By Mia MacGregor
July 14 - (The Insurer) - Increasing claims, tightening capacity and escalating rates are placing significant pressure on the real estate and hospitality insurance markets, according to a new report by Amwins.
In its report, The Real Estate and Hospitality Casualty Markets Face Challenges in Capacity and Rate, Amwins noted that these sectors are contending with increased claims frequency and severity, prompting the withdrawal of long-standing programs and leading key E&S players to reevaluate their strategies.
Amwins highlighted that the E&S liability market is struggling to match the pricing and coverage levels of previous standard offerings. As a result, insureds are being forced to choose between broader coverage with higher retentions or more restrictive coverage with moderate rate increases.

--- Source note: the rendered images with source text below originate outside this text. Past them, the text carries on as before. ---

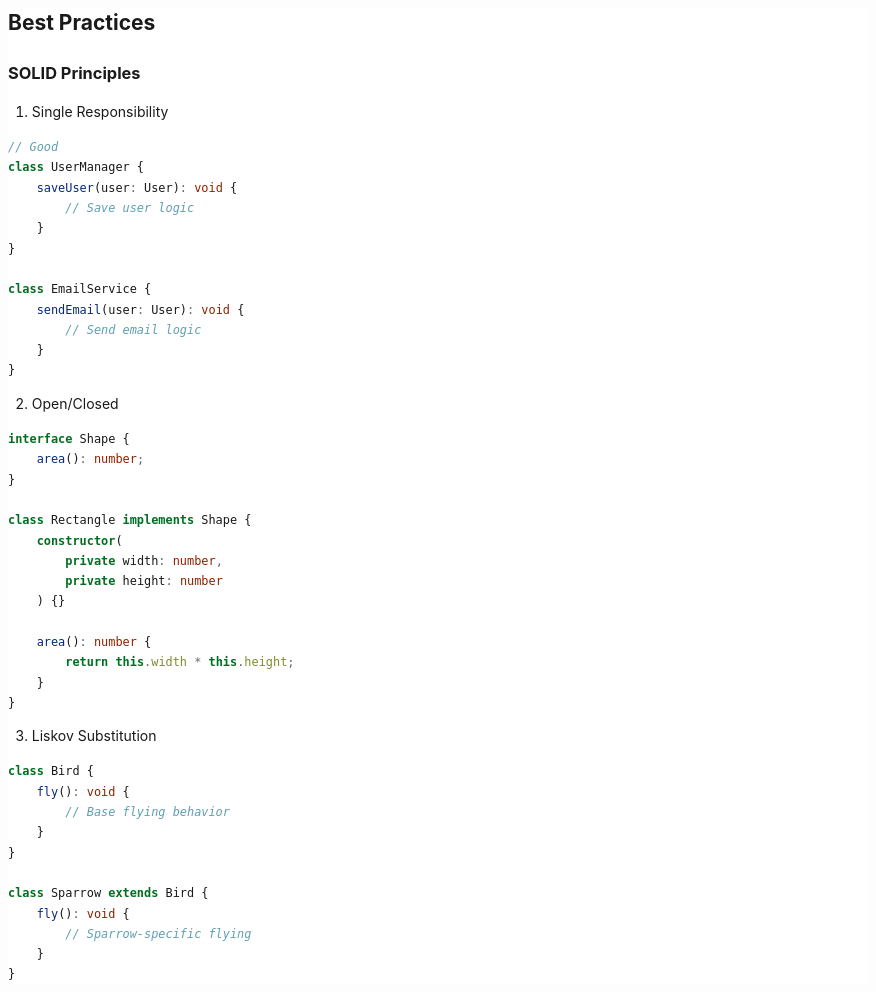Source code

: ## Best Practices

### SOLID Principles
1. Single Responsibility
```typescript
// Good
class UserManager {
    saveUser(user: User): void {
        // Save user logic
    }
}

class EmailService {
    sendEmail(user: User): void {
        // Send email logic
    }
}
```

2. Open/Closed
```typescript
interface Shape {
    area(): number;
}

class Rectangle implements Shape {
    constructor(
        private width: number,
        private height: number
    ) {}

    area(): number {
        return this.width * this.height;
    }
}
```

3. Liskov Substitution
```typescript
class Bird {
    fly(): void {
        // Base flying behavior
    }
}

class Sparrow extends Bird {
    fly(): void {
        // Sparrow-specific flying
    }
}
```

The report also noted that average excess limits carried by property owners continue to shrink in response to overall price increases. “It’s now more challenging than ever to place the first $5 million of coverage, with most markets limiting capacity at $2 million to $3 million for the primary excess layer,” the report stated.
Hospitality venues, particularly those with liquor-driven exposures such as bars and nightclubs, are encountering further difficulties as many admitted markets either non-renew policies or impose significant rate hikes.
Additionally, Amwins said that assault and battery coverage is becoming more restrictive and expensive, with most E&S carriers now requiring premiums exceeding $100,000 for A&B limits of $500,000 to $1 million. Hired non-owned auto coverage is also under pressure, with premiums surpassing $25,000 in some cases.
Carriers are introducing a growing list of exclusions, including human trafficking, sexual abuse, and firearms and weapons, according to the report.
“We expect this to continue as many carriers believe rates are still inadequate for the exposures that many of these risks present,” Amwins stated.
Liquor liability remains the most pressing challenge for the hospitality industry, the report noted.
Amwins also highlighted that tort reform is gaining traction in several U.S. states, with laws either passed or proposed to limit the economic impact of litigation on businesses and the broader economy. States such as Alabama, Florida, and Georgia have enacted or proposed legislation aimed at reducing litigation’s economic impact.
While the full effect of recent reforms on real estate and hospitality remains to be seen, Amwins said that it anticipates that the changes will result in fewer cases going to trial and provide insurers and defendants with additional defenses, thereby increasing risk for plaintiffs.
“This shift is expected to encourage more settlements, ultimately reducing legal expenses and the occurrence of nuclear verdicts,” the report stated.
Amwins advised that while rates are a key consideration, broader financial risks should not be overlooked, and long-term relationships can provide greater leverage in the current market.